Not long ago, we were plagued with sparse data and high data storage costs. Fast forward today. Due to our newfound digital mainstays, including the internet, social media, e-commerce, and IoT devices, we are continuously flooded with data. Data science has evolved into a tool for gaining insights, predicting trends, and making decisions during the onset of this era of big data, helping us make sense of these massive datasets. The era of big data has now fully come to pass, and we have firmly settled into it.

However, changes are becoming apparent as the ability to handle big data increases. The focus is no longer the vast amounts of data we generate non-stop; we have turned our attention to the ever-proliferating complex data-fuelled AI systems. The key question is no longer just "What insights can I derive from this data?" We instead ask "What AI system can I run with this data?" The last decade has focused on mastering big data. Next, we promise to move on to designing and implementing more powerful AI systems.
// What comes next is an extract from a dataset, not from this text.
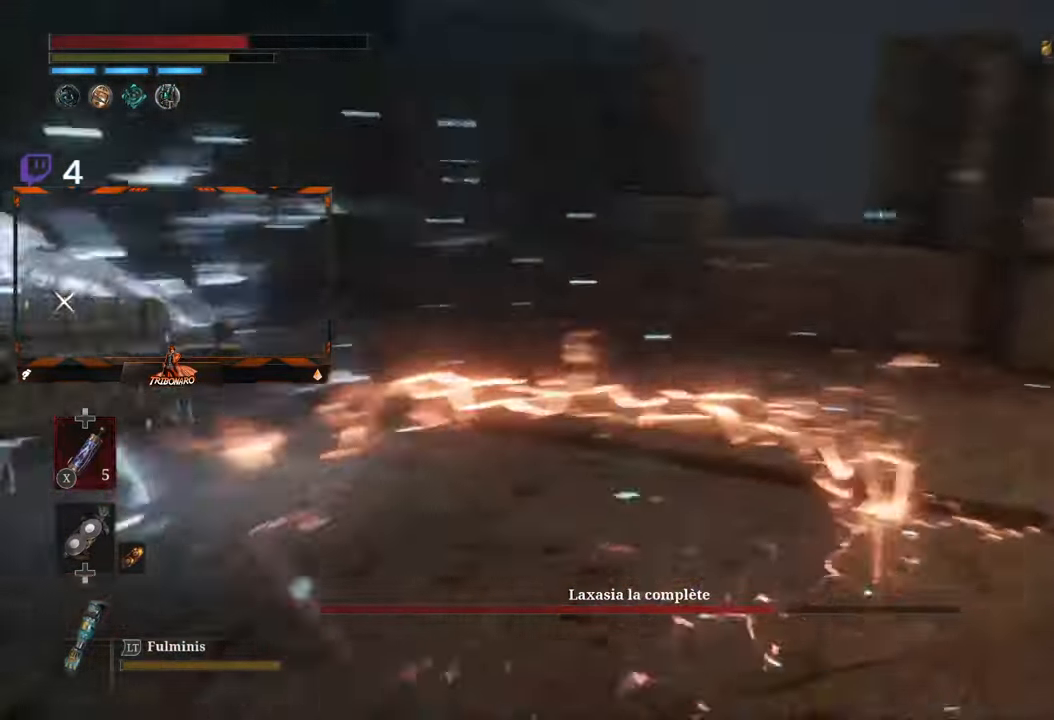
{"dt_ms": 500, "buttons": [], "left_stick": "center", "right_stick": "center", "events": []}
This emergent trend marks a new phase in which data science is merging with the AI ​​career path: the other AI-powered singularity. It's no longer just about the ability to analyze data, it's also about building, training and maintaining AI systems that can learn, adapt and make autonomous decisions. This consolidation of roles represents an increasingly AI-centric situation.
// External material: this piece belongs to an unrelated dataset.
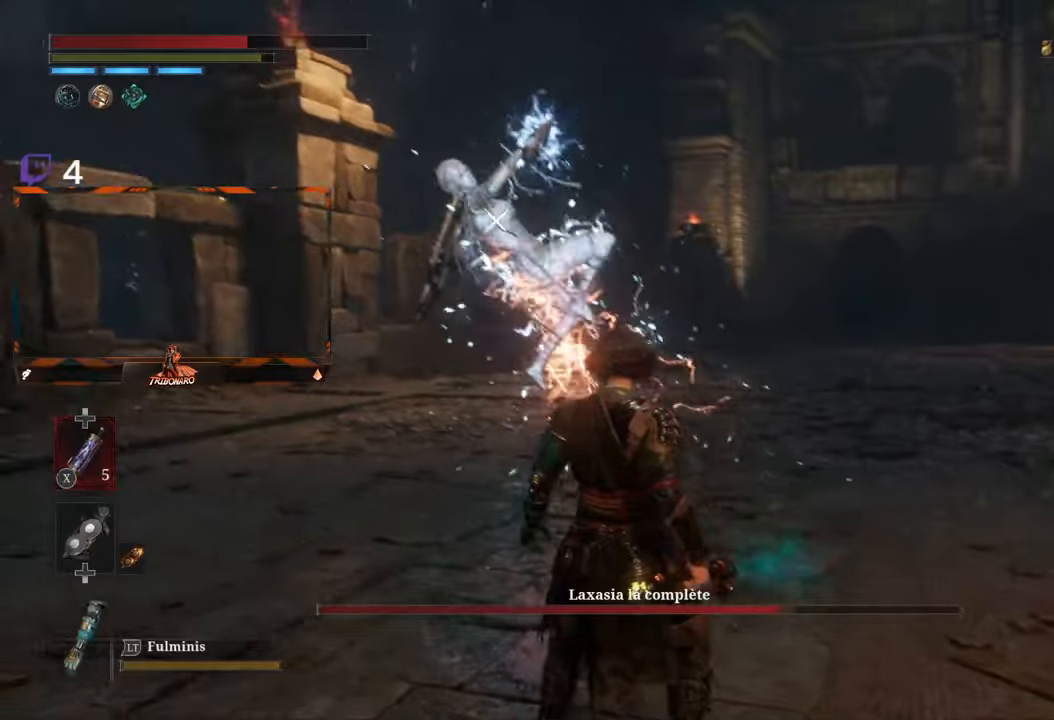
{"dt_ms": 1000, "buttons": ["B"], "left_stick": "up", "right_stick": "center"}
To see this change in action, just look at OpenAI's ChatGPT project. Initially, the project focused on collecting and organizing large amounts of data to train models. However, the focus soon shifted to attempt to create and improve large-scale systems capable of generating meaningful, contextual natural language responses. Interactions between data and systems will become more dynamic, and AI will use data in increasingly complex and innovative ways.

And imagine a future where AI-powered smart cities are the norm. The unseemly amounts of data that will be generated from sensors, devices, human interactions, and beyond will be consumed by AIs to control traffic flow, energy consumption, public safety, and more. This goes beyond data analysis. It's about developing giant AI systems that can understand and manage complex urban ecosystems.

Data science may appear to be evolving into a branch of contemporary AI, and that's because, well, it is. But fret not, as this is but an evolutionary step to keep pace with the evolving technology landscape, much like the emergence of data science from statistics to handle the once-emerging "big data." Just as statistics are an integral part of data science, data science itself will continue to play an important role in an AI-driven future.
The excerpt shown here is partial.